You should see an output in the format “statistics.hello.value”

Exercise 4

Create a for loop that will iterate over the rows in df and derive the population density of the location using coordinates2statistics function. Save the results in df\$pop

Exercise 5

Lets now make a function using elements you learned from exercise 3 and 4. So the function is going to take a string as an input like s2 from exercise 3. Inside the function you can combine it with s1 and s3. You have to create the same for loop from exercise 4. Instead of storing the result of the for loop in df\$pop, use df\$pop2.You should see a new feature inside df with all the results once you return df from it.

Exercise 6

Test the function stat_maker. stat_maker(“population_density”). Notice it did not explicitly make the changes to the df but just returned it once you called the function.

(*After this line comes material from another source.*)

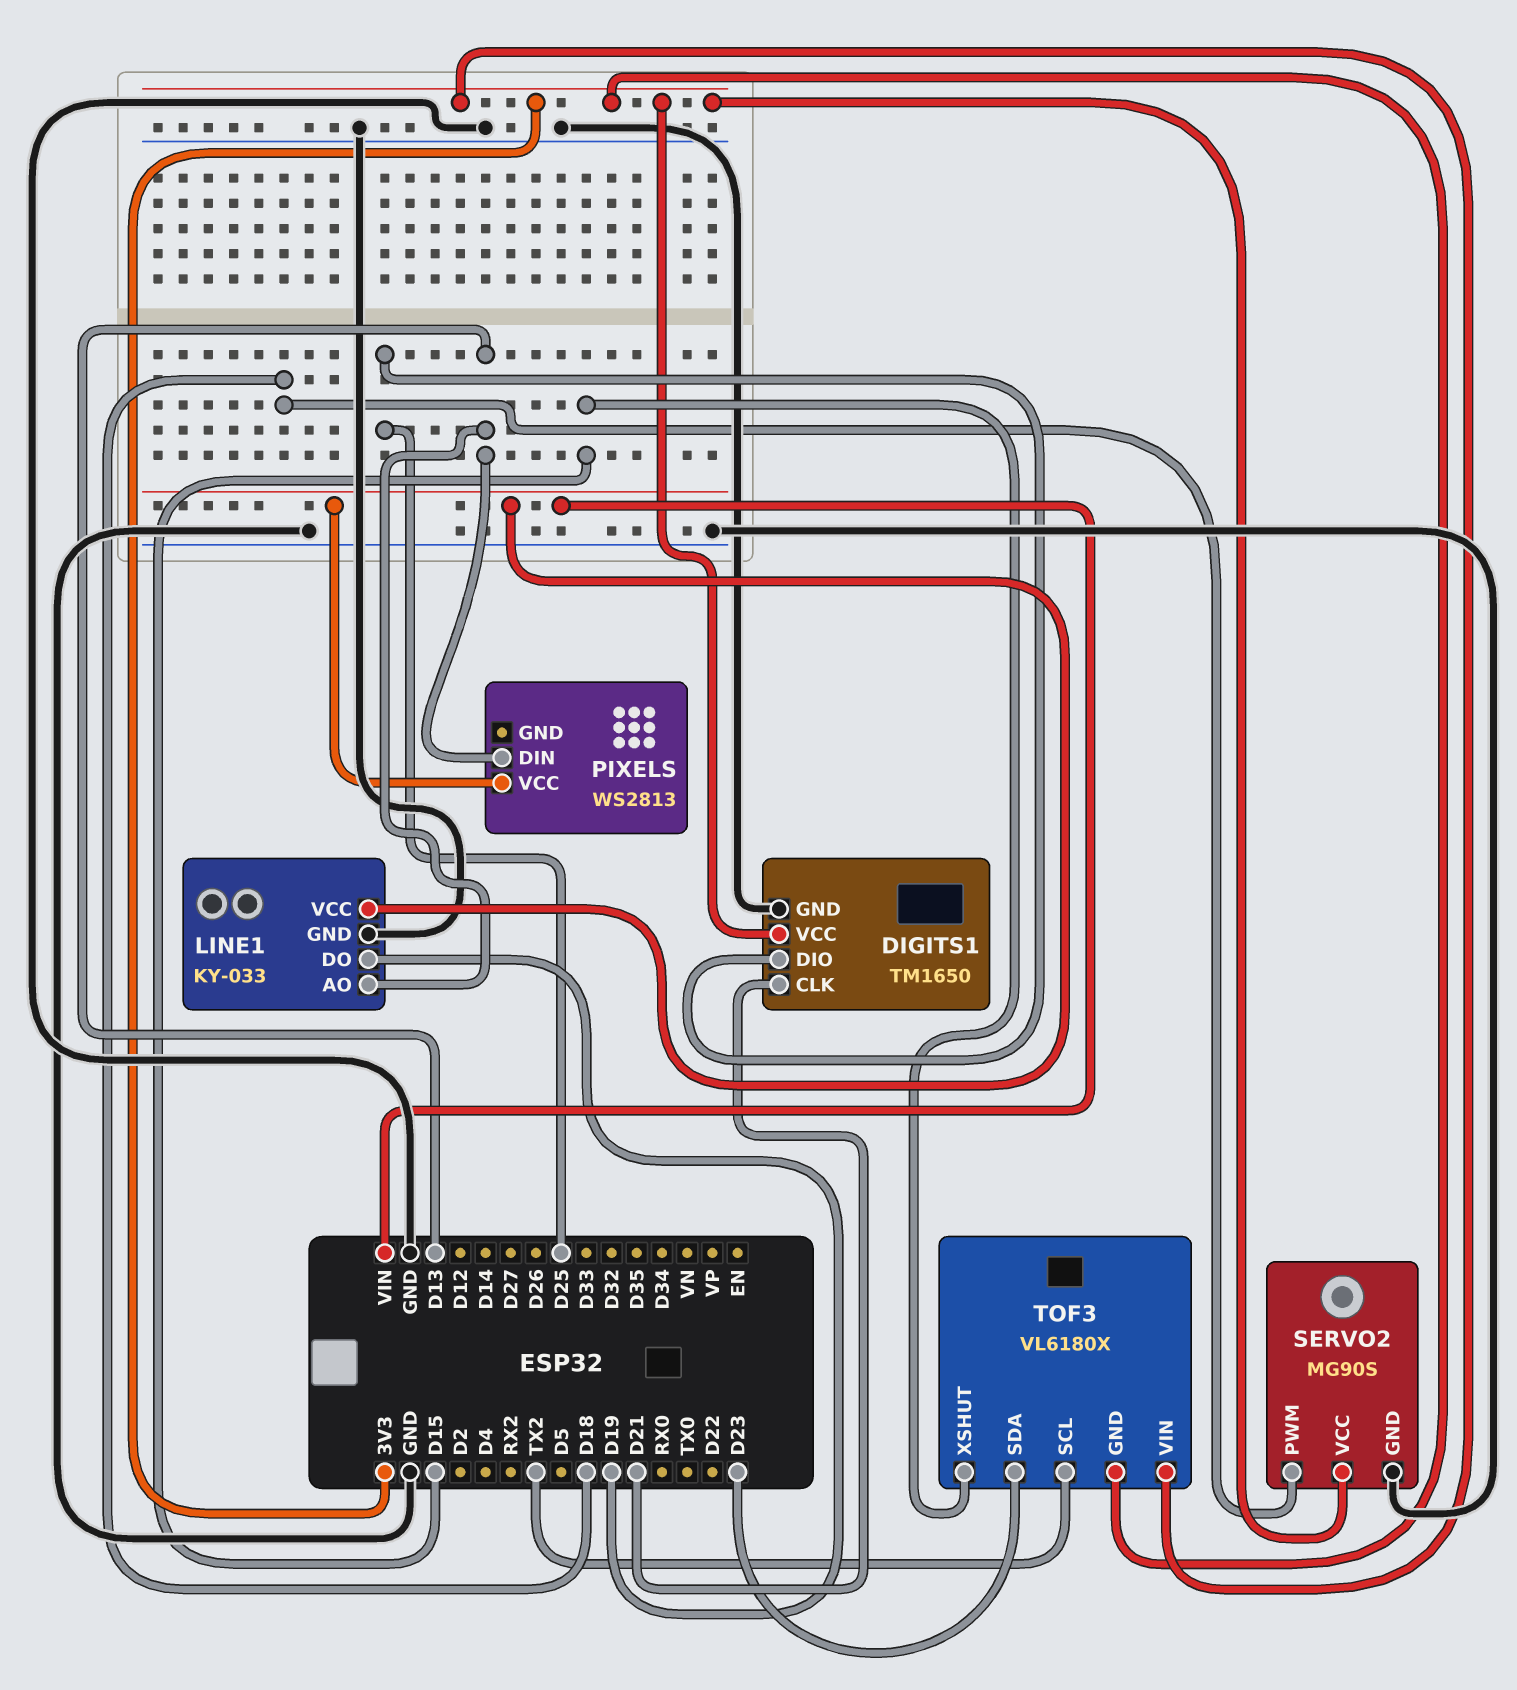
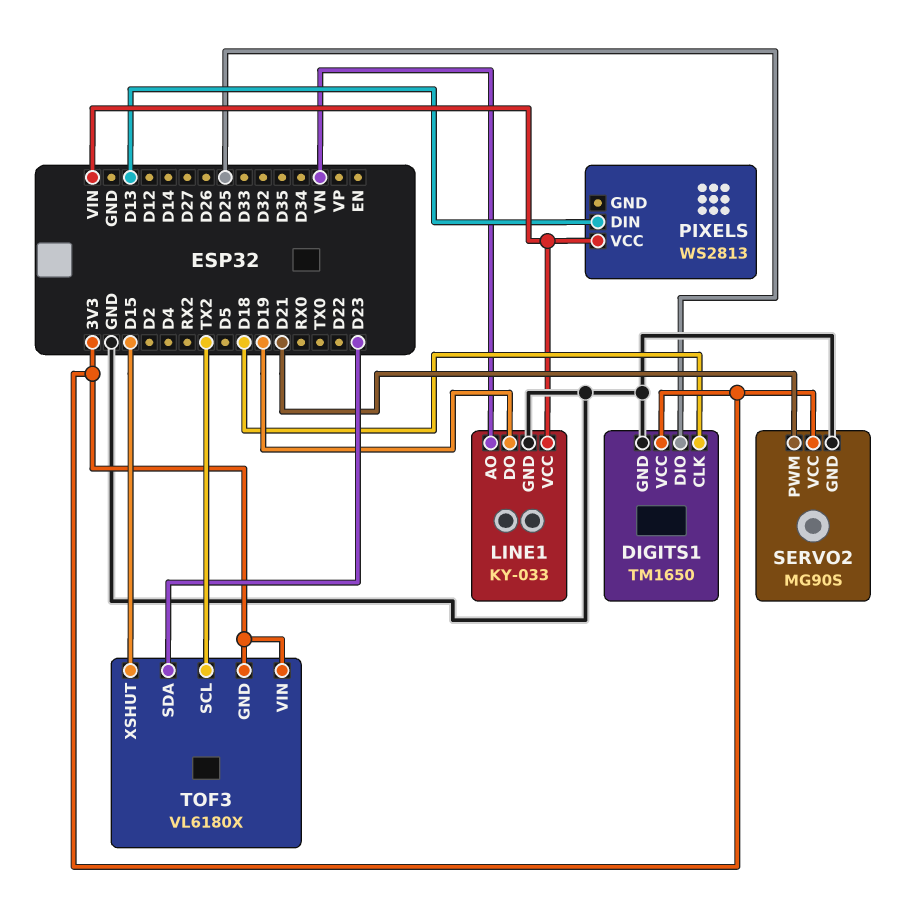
DIGITS1 pin CLK: D21 -> D18
LINE1 pin AO: D13 -> VN
SERVO2 pin PWM: D18 -> D21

This is because we did not define df as a global variable. But thats okay. We will learn it later

Exercise 7

Great. Now before we modify our function, lets learn how we can make a global variable inside a function. Use the same code from exercise 5 but this time instead of defining df\$pop2 as a local variable, define it as a global variable. Run the function and test it again.

Exercise 8

You can also use the assign() function inside a function and set the results as a global variable. Lets see an example of assign function

assign(“test”,50)

Now if you type test in your console. You should see 50. Try it

Exercise 9

Now try putting the same code in exercise 8 while changing test to test2 inside the stat_maker function. Once you test the function, you will see that test2 does not return anything. This is because it was not set as a global variable

Exercise 10

Set test2 as a global variable inside the stat_maker function. Run the function and now you should see test 2 return 50 when you call it.